For diners chasing a James Beard pedigree and a deeply Southern read on Italian cooking, City House is the obvious pick. Rolf and Daughters suits guests who want handmade pasta paired with natural wine in a louder, communal setting. Moto fits parties prioritizing a long Italian-leaning cellar and a Gulch location convenient to downtown hotels. Every kitchen on this list honors regional Italian distinctions, makes pasta in-house, and has weathered more than a decade in a fast-changing Nashville dining market.

Reference Notes #

  • James Beard Foundation Award winners and semifinalists, Best Chef: Southeast category
  • Bon Appétit America’s Best New Restaurants and Hot Ten coverage
  • Esquire Best New Restaurants list
  • Michelin Guide Recommended listings, Tennessee
  • Tennessee Alcoholic Beverage Commission on-premise licensure
  • Regional Italian distinctions (Tuscan, Roman, Pugliese, Piedmontese)

Selection Methodology #

Nashville Italian sorts on three signals: kitchen-built pasta and bread programs, named-chef lineage that ties back to a working New York or Italian-trained mentor, and verifiable editorial recognition. The three restaurants above each pull at least one James Beard Foundation Award nomination or semifinalist citation on file, list a head chef with a documented professional trajectory through Gramercy Tavern, Babbo, Marea, or an Italian regional kitchen, hold a current Tennessee Alcoholic Beverage Commission on-premise license under TCA 57-4 for the wine program, publish a Davidson or Williamson County street address with continuous lineage on the lease, and run a pasta room visible on the floor rather than buying par-cooked sheets. Pop-up operations and white-label kitchen brands sharing a single delivery commissary were excluded.

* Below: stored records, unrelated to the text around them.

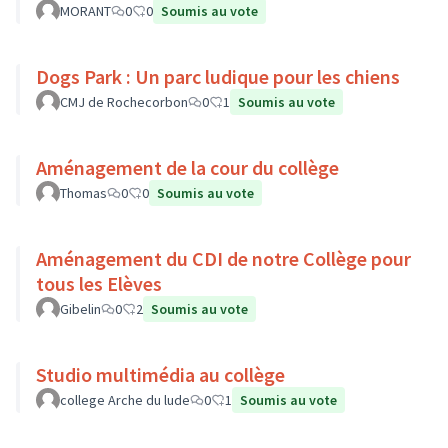
MORANT
0
0
Soumis au vote
Dogs Park : Un parc ludique pour les chiens
CMJ de Rochecorbon
0
1
Soumis au vote
Aménagement de la cour du collège
Thomas
0
0
Soumis au vote
Aménagement du CDI de notre Collège pour
tous les Elèves
Gibelin
0
2
Soumis au vote
Studio multimédia au collège
college Arche du lude
0
1
Soumis au vote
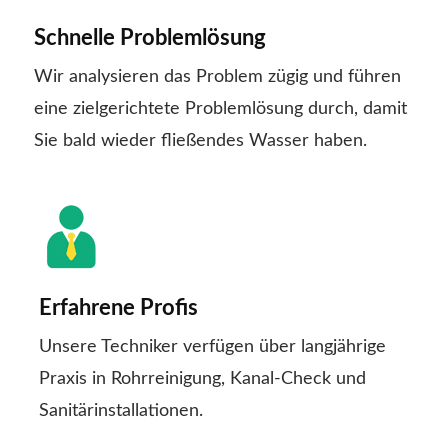
Schnelle Problemlösung
Wir analysieren das Problem zügig und führen
eine zielgerichtete Problemlösung durch, damit
Sie bald wieder fließendes Wasser haben.
Erfahrene Profis
Unsere Techniker verfügen über langjährige
Praxis in Rohrreinigung, Kanal-Check und
Sanitärinstallationen.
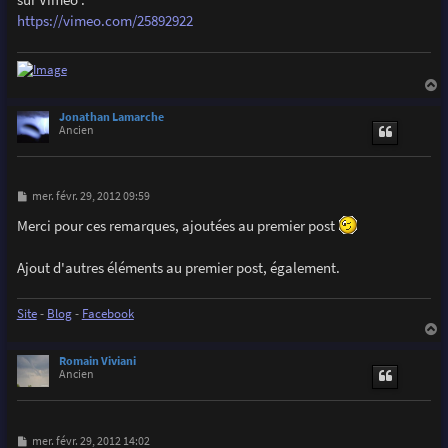
https://vimeo.com/25892922
a
u
Jonathan Lamarche
t
Ancien
M
mer. févr. 29, 2012 09:59
e
s
Merci pour ces remarques, ajoutées au premier post
s
a
g
Ajout d'autres éléments au premier post, également.
e
Site
-
Blog
-
Facebook
a
u
Romain Viviani
t
Ancien
M
mer. févr. 29, 2012 14:02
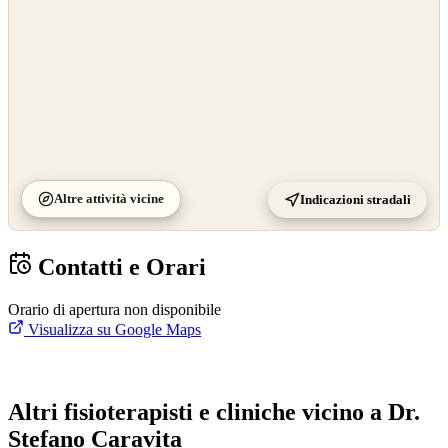
Altre attività vicine
Indicazioni stradali
Contatti e Orari
Orario di apertura non disponibile
Visualizza su Google Maps
Altri fisioterapisti e cliniche vicino a Dr.
Stefano Caravita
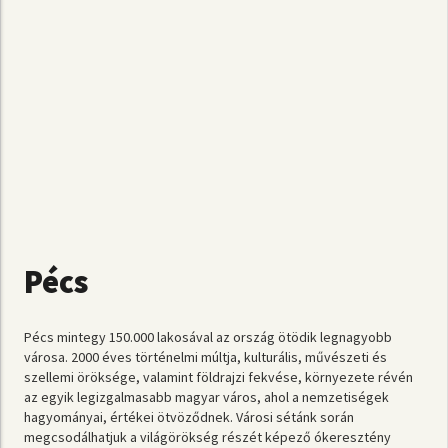
Pécs
Pécs mintegy 150.000 lakosával az ország ötödik legnagyobb
városa. 2000 éves történelmi múltja, kulturális, művészeti és
szellemi öröksége, valamint földrajzi fekvése, környezete révén
az egyik legizgalmasabb magyar város, ahol a nemzetiségek
hagyományai, értékei ötvöződnek. Városi sétánk során
megcsodálhatjuk a világörökség részét képező ókeresztény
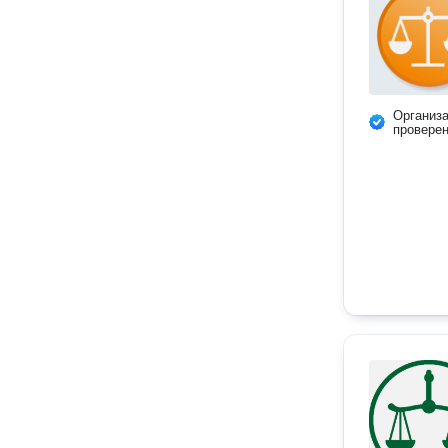
Организ
провере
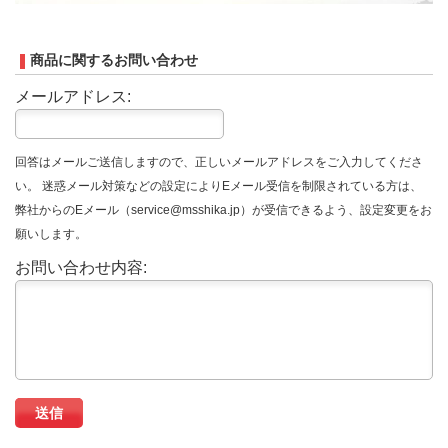
商品に関するお問い合わせ
メールアドレス:
回答はメールご送信しますので、正しいメールアドレスをご入力してくださ
い。 迷惑メール対策などの設定によりEメール受信を制限されている方は、
弊社からのEメール（service@msshika.jp）が受信できるよう、設定変更をお
願いします。
お問い合わせ内容:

Frequently Asked Questions #

Q: How is the pasta program disclosed on the menu?
A: A serious Italian kitchen names its pasta shapes (tortelloni, garganelli, chitarra, bucatini, ricotta gnocchi) and ideally identifies whether the dough is rolled and cut on site that day. Ask whether the flour is house-milled or sourced from a named grain partner, and whether the pasta room runs daily production rather than holding par-cooked sheets across services.

Q: Are antipasti tasting flights or primi-secondi multi-course formats available?
A: Many Nashville Italian rooms offer a chef’s-choice antipasti selection alongside the standard primi-secondi structure (pasta course followed by a protein course). Confirm whether the kitchen will assemble a tasting progression for the table, whether a fixed-price option exists for groups, and whether substitutions for dietary needs are accepted inside that format.

Q: Are any of the three restaurants paid placements?
A: No. The three profiles above are editorial selections drawn from publicly verifiable sources. No firm sponsored placement.

Q: What is the typical wine-pairing flight format and price?
A: Italian-leaning lists usually pair by region (Tuscan sangiovese with secondi, Piedmont nebbiolo with primi, Sicilian and southern indigenous varieties with antipasti) rather than by varietal alone. Confirm whether the room runs a sommelier-driven pairing flight, the bottle-to-glass markup on by-the-glass pours, and the corkage policy on guest-supplied Italian bottles.

Editorial Note #

This guide was published on 2026-05-11 and reflects research current as of that date. Verify licenses, phone numbers, and current business status before engaging any firm.